* _TASK OBJECTIVE_:
Gather the lines from the material that contain "HEIL".
___
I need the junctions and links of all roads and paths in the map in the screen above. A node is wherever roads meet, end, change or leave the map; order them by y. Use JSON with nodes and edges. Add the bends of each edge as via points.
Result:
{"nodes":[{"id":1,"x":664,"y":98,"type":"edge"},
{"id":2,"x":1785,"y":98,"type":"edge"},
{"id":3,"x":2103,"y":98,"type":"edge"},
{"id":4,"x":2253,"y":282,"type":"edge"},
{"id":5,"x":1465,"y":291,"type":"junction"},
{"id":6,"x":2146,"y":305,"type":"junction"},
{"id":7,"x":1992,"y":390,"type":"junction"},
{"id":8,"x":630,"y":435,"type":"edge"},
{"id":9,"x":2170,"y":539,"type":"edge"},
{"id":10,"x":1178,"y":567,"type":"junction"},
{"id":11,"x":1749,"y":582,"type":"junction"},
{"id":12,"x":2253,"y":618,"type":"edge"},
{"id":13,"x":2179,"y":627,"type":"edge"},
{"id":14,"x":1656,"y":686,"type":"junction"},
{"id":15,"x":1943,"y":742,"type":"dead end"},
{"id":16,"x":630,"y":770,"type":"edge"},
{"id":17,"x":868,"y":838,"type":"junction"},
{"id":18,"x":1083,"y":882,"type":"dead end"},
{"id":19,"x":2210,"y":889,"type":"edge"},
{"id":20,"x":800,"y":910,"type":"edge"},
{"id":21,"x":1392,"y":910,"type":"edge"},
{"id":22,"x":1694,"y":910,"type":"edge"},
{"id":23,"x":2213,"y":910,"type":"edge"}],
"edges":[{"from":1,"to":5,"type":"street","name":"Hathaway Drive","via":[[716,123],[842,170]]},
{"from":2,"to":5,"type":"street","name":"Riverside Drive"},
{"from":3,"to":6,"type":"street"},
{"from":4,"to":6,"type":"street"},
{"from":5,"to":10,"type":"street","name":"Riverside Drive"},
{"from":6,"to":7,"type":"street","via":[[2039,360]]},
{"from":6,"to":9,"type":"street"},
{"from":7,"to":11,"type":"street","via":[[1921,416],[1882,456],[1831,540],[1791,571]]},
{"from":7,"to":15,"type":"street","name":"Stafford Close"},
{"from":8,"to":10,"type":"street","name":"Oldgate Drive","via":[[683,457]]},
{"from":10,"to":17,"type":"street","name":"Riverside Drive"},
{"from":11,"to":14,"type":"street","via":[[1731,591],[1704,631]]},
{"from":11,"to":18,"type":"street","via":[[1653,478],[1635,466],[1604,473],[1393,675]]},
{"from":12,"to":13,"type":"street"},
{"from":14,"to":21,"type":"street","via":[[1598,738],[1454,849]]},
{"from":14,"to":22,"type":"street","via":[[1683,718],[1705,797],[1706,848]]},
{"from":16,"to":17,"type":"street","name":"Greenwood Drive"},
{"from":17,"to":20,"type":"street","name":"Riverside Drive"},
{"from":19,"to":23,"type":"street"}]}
___
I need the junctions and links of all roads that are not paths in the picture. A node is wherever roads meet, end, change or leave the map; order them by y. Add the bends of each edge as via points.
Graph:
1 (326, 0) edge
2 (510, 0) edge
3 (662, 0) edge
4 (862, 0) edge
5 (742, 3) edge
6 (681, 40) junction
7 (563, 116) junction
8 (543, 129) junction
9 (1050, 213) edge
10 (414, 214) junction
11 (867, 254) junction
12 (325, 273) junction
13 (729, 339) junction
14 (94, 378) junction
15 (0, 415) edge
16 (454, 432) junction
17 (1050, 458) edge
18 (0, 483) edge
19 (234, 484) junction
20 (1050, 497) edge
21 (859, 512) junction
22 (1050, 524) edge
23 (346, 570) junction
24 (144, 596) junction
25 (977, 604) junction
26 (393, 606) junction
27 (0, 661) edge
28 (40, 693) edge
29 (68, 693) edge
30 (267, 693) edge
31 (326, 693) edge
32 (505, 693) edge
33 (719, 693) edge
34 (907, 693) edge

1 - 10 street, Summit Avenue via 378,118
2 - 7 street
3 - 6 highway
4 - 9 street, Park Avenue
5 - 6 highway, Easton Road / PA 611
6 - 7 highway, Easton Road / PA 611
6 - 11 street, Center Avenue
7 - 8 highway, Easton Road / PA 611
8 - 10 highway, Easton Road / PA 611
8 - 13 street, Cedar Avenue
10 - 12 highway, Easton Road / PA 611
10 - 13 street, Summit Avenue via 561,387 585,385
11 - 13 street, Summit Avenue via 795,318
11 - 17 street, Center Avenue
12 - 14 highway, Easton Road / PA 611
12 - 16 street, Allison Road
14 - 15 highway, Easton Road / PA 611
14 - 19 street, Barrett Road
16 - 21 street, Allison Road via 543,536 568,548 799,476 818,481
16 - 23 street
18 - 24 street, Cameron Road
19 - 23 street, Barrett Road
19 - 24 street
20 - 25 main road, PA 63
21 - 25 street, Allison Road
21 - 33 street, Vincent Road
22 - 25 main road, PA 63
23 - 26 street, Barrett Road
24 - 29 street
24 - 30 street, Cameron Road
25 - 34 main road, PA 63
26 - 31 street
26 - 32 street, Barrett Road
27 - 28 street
___
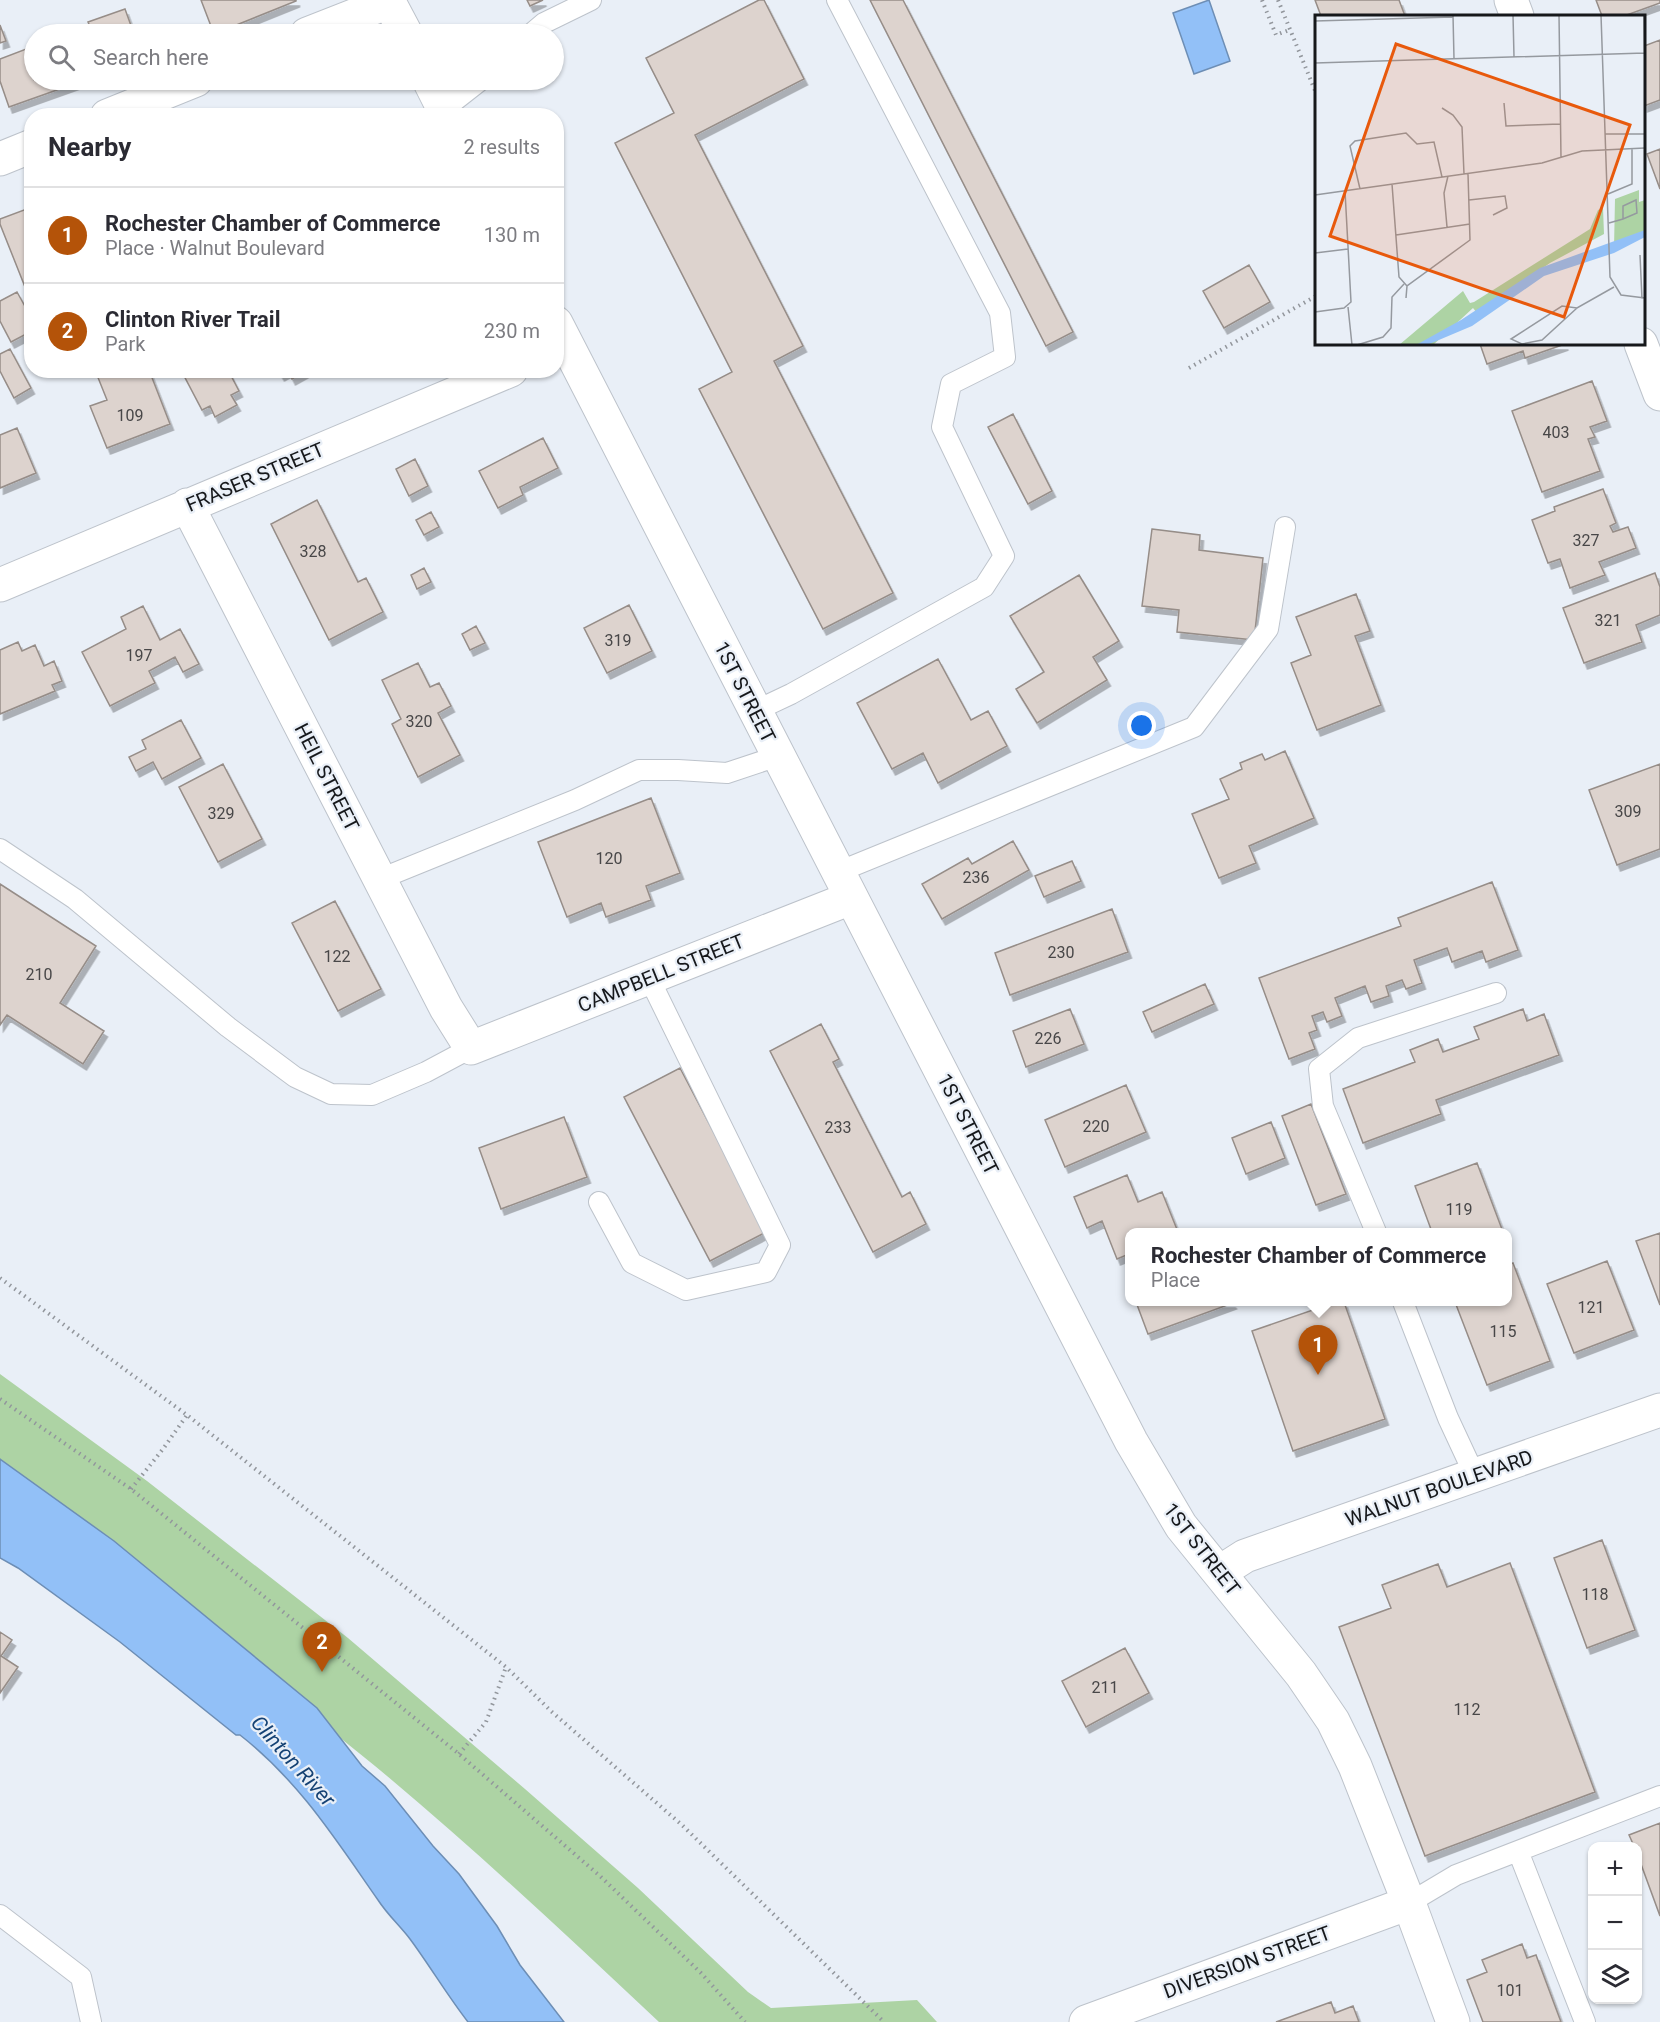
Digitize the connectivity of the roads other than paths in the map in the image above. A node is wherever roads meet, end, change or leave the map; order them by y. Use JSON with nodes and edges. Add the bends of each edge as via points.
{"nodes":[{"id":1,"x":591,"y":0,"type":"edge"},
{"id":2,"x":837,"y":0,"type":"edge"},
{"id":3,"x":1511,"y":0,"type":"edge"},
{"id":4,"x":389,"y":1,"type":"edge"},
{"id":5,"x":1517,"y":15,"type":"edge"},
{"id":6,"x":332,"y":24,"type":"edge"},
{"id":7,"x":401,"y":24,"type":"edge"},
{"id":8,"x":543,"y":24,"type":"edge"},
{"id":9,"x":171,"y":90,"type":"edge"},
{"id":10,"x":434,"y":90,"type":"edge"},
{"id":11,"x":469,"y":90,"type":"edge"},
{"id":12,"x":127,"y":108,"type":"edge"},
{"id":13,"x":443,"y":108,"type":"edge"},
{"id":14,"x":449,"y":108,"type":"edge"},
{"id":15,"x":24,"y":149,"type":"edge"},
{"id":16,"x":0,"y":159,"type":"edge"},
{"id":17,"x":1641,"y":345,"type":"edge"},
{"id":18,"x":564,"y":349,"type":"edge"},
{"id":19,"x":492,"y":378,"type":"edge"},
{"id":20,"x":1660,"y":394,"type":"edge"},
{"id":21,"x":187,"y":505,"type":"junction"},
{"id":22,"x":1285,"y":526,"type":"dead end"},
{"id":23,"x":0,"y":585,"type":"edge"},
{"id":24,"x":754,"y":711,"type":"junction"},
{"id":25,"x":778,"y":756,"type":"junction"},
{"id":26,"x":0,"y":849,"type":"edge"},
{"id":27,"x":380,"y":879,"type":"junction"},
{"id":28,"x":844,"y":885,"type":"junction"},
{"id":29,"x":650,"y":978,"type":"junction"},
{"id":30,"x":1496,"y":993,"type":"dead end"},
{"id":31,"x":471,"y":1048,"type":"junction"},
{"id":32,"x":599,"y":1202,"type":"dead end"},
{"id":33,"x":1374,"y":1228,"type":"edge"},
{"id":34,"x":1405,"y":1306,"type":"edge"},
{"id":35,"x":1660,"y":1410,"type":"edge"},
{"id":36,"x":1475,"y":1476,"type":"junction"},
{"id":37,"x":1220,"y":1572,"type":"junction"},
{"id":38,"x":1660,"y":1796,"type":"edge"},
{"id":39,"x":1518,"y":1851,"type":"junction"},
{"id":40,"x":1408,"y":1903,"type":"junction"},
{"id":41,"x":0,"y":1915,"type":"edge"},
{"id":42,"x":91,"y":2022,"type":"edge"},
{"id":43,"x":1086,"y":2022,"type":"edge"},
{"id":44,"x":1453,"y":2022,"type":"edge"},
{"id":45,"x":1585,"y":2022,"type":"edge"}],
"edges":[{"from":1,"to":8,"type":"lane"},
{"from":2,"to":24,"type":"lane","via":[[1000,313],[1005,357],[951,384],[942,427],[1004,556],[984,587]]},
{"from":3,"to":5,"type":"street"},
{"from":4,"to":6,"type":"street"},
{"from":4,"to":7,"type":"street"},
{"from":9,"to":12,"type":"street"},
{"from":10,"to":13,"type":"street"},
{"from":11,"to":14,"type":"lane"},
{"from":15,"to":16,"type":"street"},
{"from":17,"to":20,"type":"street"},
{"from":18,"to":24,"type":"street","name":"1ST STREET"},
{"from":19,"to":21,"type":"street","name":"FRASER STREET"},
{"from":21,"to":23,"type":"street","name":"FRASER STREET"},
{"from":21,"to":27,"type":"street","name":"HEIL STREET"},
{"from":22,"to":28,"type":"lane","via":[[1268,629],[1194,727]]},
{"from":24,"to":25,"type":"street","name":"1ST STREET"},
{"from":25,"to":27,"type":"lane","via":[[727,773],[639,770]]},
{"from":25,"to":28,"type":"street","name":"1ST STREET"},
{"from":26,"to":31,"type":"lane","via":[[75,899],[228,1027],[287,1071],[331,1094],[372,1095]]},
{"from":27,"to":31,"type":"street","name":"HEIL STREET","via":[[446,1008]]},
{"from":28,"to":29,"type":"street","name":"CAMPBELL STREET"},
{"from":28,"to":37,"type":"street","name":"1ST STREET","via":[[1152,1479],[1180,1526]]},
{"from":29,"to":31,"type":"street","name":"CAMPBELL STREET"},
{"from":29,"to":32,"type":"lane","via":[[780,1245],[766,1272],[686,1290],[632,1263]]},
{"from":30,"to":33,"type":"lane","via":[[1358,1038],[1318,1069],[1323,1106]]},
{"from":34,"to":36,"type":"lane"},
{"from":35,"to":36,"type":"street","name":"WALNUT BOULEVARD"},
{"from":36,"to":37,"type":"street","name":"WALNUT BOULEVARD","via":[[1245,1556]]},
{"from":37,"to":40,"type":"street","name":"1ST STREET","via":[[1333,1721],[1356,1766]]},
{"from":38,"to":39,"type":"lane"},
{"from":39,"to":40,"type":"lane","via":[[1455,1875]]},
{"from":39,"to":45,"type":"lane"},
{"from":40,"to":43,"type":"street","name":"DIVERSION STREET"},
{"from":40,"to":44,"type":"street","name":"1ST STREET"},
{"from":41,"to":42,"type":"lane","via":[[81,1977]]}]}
___
* _COMPLETED TASK_:
{"from":21,"to":27,"type":"street","name":"HEIL STREET"},
{"from":27,"to":31,"type":"street","name":"HEIL STREET","via":[[446,1008]]},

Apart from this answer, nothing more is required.